= Michael Lacey (mathematician) =

American mathematician

Michael Thoreau Lacey (born September 26, 1959) is an American mathematician. Lacey received his PhD from the University of Illinois at Urbana-Champaign in 1987, under the direction of Walter Philipp. His thesis was in the area of probability in Banach spaces, and solved a problem related to the law of the iterated logarithm for empirical characteristic functions. In the intervening years, his work has touched on the areas of probability, ergodic theory, and harmonic analysis.

His first postdoctoral positions were at the Louisiana State University, and the University of North Carolina at Chapel Hill. While at UNC, Lacey and Walter Philipp gave their proof of the almost sure central limit theorem.

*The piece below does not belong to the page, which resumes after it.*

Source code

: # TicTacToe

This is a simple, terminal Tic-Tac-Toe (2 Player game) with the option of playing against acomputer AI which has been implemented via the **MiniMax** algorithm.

He held a position at Indiana University from 1989 to 1996. While there, he received a National Science Foundation Postdoctoral Fellowship, and during the tenure of this fellowship he began a study of the bilinear Hilbert transform. This transform was at the time the subject of a conjecture by Alberto Calderón that Lacey and Christoph Thiele solved in 1996, for which they were awarded the Salem Prize.

Since 1996, he has been a professor of mathematics at the Georgia Institute of Technology. In 2004, he received a Guggenheim Fellowship for joint work with Xiaochun Li. In 2012 he became a fellow of the American Mathematical Society.